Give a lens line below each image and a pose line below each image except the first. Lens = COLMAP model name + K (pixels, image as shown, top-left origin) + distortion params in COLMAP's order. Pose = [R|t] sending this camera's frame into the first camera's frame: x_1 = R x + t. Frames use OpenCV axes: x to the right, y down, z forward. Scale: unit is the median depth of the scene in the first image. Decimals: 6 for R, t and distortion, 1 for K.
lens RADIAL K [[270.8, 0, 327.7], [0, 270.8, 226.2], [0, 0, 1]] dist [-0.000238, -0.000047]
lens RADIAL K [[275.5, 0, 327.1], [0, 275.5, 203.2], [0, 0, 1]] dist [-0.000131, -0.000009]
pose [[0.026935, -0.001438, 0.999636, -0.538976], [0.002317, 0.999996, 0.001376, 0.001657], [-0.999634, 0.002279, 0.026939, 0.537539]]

Exercise: Reproduce the material above, replacing "top-left origin" with "upper-left origin" and leaving everything else unchanged.

Answer:
Give a lens line below each image and a pose line below each image except the first. Lens = COLMAP model name + K (pixels, image as shown, upper-left origin) + distortion params in COLMAP's order. Pose = [R|t] sending this camera's frame into the first camera's frame: x_1 = R x + t. Frames use OpenCV axes: x to the right, y down, z forward. Scale: unit is the median depth of the scene in the first image. Decimals: 6 for R, t and distortion, 1 for K.
lens RADIAL K [[270.8, 0, 327.7], [0, 270.8, 226.2], [0, 0, 1]] dist [-0.000238, -0.000047]
lens RADIAL K [[275.5, 0, 327.1], [0, 275.5, 203.2], [0, 0, 1]] dist [-0.000131, -0.000009]
pose [[0.026935, -0.001438, 0.999636, -0.538976], [0.002317, 0.999996, 0.001376, 0.001657], [-0.999634, 0.002279, 0.026939, 0.537539]]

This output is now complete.